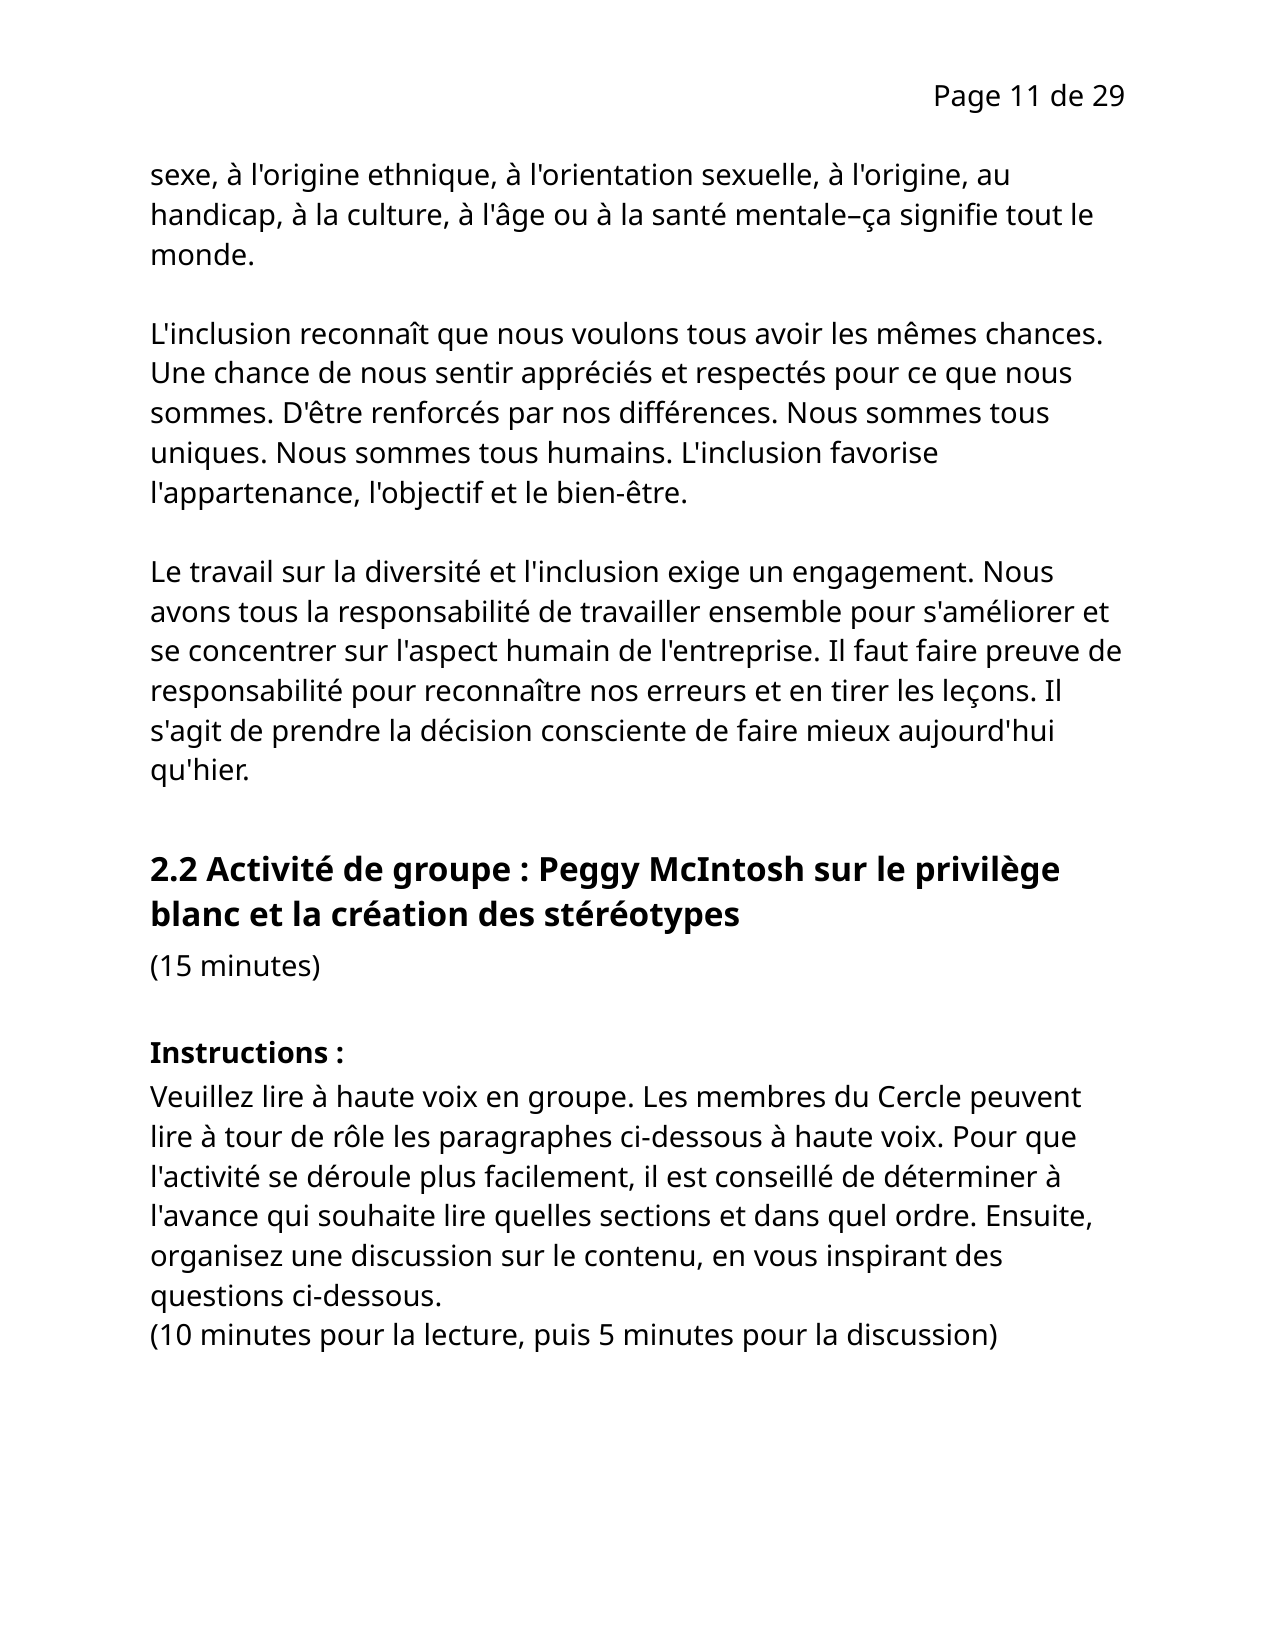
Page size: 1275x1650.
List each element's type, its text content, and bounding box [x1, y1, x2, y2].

text Veuillez lire à haute voix en groupe. Les membres du Cercle peuvent lire à tour de rôle les paragraphes ci-dessous à haute voix. Pour que l'activité se déroule plus facilement, il est conseillé de déterminer à l'avance qui souhaite lire quelles sections et dans quel ordre. Ensuite, organisez une discussion sur le contenu, en vous inspirant des questions ci-dessous. [150, 1076, 1125, 1314]
text Le travail sur la diversité et l'inclusion exige un engagement. Nous avons tous la responsabilité de travailler ensemble pour s'améliorer et se concentrer sur l'aspect humain de l'entreprise. Il faut faire preuve de responsabilité pour reconnaître nos erreurs et en tirer les leçons. Il s'agit de prendre la décision consciente de faire mieux aujourd'hui qu'hier. [150, 551, 1125, 789]
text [150, 154, 1125, 273]
subtitle Instructions : [150, 1033, 1125, 1072]
text (10 minutes pour la lecture, puis 5 minutes pour la discussion) [150, 1314, 1125, 1354]
subtitle 2.2 Activité de groupe : Peggy McIntosh sur le privilège blanc et la création des stéréotypes [150, 846, 1125, 937]
text L'inclusion reconnaît que nous voulons tous avoir les mêmes chances. Une chance de nous sentir appréciés et respectés pour ce que nous sommes. D'être renforcés par nos différences. Nous sommes tous uniques. Nous sommes tous humains. L'inclusion favorise l'appartenance, l'objectif et le bien-être. [150, 313, 1125, 512]
text (15 minutes) [150, 945, 1125, 984]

» **PROBLEM DESCRIPTION**
Check the entries above line by line and return each one containing the word "discussion".

» **RESPONSE TO THIS TASK**
text Veuillez lire à haute voix en groupe. Les membres du Cercle peuvent lire à tour de rôle les paragraphes ci-dessous à haute voix. Pour que l'activité se déroule plus facilement, il est conseillé de déterminer à l'avance qui souhaite lire quelles sections et dans quel ordre. Ensuite, organisez une discussion sur le contenu, en vous inspirant des questions ci-dessous. [150, 1076, 1125, 1314]
text (10 minutes pour la lecture, puis 5 minutes pour la discussion) [150, 1314, 1125, 1354]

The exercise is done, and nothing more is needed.